Londres et Bruxelles s'accordent sur l'Irlande du Nord

Le Royaume-Uni et l'Union européenne ont aplani mardi leurs différences sur l'Irlande du Nord ...
Londres et Bruxelles s'accordent sur l'Irlande du Nord

Londres et Bruxelles s'accordent sur l'Irlande du Nord

Photo: KEYSTONE/EPA/JULIEN WARNAND

Le Royaume-Uni et l'Union européenne ont aplani mardi leurs différences sur l'Irlande du Nord, levant un sujet de dissensions. Et ce avant un déplacement crucial de Boris Johnson à Bruxelles pour sortir les négociations commerciales post-Brexit de l'impasse.

A seulement trois semaines de la rupture définitive, les obstacles à un compromis permettant d'éviter un 'no deal' restent les mêmes. Mais les deux parties ont au moins réussi à s'entendre sur l'application du traité qui encadrait la sortie du Royaume-Uni de l'Union européenne le 31 janvier dernier.

Une réunion à Bruxelles a permis d'arriver à un 'accord de principe' sur les dispositions douanières spécifiques à l'Irlande du Nord, censées éviter le retour d'une frontière avec la République d'Irlande.

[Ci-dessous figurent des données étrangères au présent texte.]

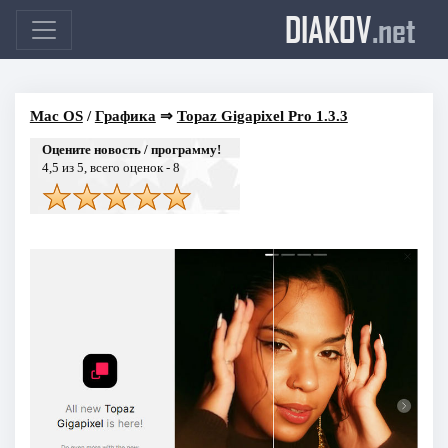
DIAKOV
.net
Mac OS
/
Графика
⇒
Topaz Gigapixel Pro 1.3.3
Оцените новость / программу!
4,5
из 5, всего оценок -
8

Le gouvernement britannique va donc retirer les articles d'un projet de loi controversé actuellement examiné au Parlement, qui visaient à les contourner mais violaient de son propre aveu le droit international, au nom de la nécessité d'assurer la continuité des échanges entre Irlande du Nord et Grande-Bretagne.

L'Union européenne avait lancé une procédure d'infraction et des responsables du Parlement européen menaçaient de ne pas ratifier un éventuel accord de libre-échange si ces mesures étaient maintenues.

Soulagement irlandais

La nouvelle a soulagé l'Irlande, en première ligne du choc qui s'annonce le 31 décembre prochain, quand le Royaume-Uni va sortir du marché unique et de l'union douanière. 'Et j'espère que c'est un signe que le Royaume-Uni est d'humeur à arriver à un accord et que l'élan va se poursuivre dans les négociations sur la relation future', a réagi le chef de la diplomatie irlandaise Simon Coveney.

La fin de la période de transition post-Brexit approche dangereusement, mais les discussions entre Britanniques et Européens continuent d'achopper sur les trois mêmes sujets: l'accès européen aux eaux britanniques, la manière de régler les différends dans le futur accord et les garanties exigées à Londres en matière de concurrence en échange d'un accès sans droits de douanes ni quotas à son immense marché.

'Je suis toujours optimiste, mais je dois être honnête avec vous, la situation en ce moment est délicate. Nos amis doivent comprendre que le Royaume-Uni a quitté l'UE pour pouvoir exercer un contrôle démocratique. Nous en sommes encore loin', a averti le Premier ministre britannique Boris Johnson.

Chercher une 'issue politique'

De son côté, le négociateur en chef de l'UE Michel Barnier a rappelé que l'UE ne sacrifierait 'jamais (son) avenir' pour conclure un accord post-Brexit au prix de concessions qui fragiliseraient son marché unique.

Boris Johnson, qui assure que son pays 'prospérera vigoureusement' avec ou sans accord commercial et exclut de continuer à négocier en 2021, doit rencontrer 'dans les prochains jours' la présidente de la Commission européenne Ursula von der Leyen pour tenter de débloquer les discussions.

Il s'agit de 'voir s'il y a une issue politique', les négociateurs étant allés 'aussi loin qu'ils peuvent', a déclaré le porte-parole de M. Johnson.

Le jour de la venue du Britannique n'est pas encore fixé, mais il ne devrait pas participer au sommet européen prévu jeudi et vendredi dans la capitale belge. Il n'est pas non plus prévu qu'il rencontre le Français Emmanuel Macron ou l'Allemande Angela Merkel.

A l'issue d'un entretien téléphonique lundi, Boris Johnson et Ursula von der Leyen avaient déjà dressé un constat pessimiste, estimant que les conditions pour finaliser un accord n'étaient 'pas réunies'.

Un échec exigerait la préparation de mesures d'urgence car un 'no deal' entraînerait, dès le 1er janvier, des échanges fondés sur les règles de l'Organisation mondiale du commerce (OMC), synonymes de droits de douane ou de quotas, potentiellement dévastateurs pour des économies déjà fragilisées par la pandémie.

S'il est conclu, un accord commercial - de plus de 700 pages - devra encore être ratifié par les parlements britannique et européen avant d'entrer en vigueur le 1er janvier. Ce qui apparaît de plus en plus acrobatique avec la nouvelle prolongation des négociations.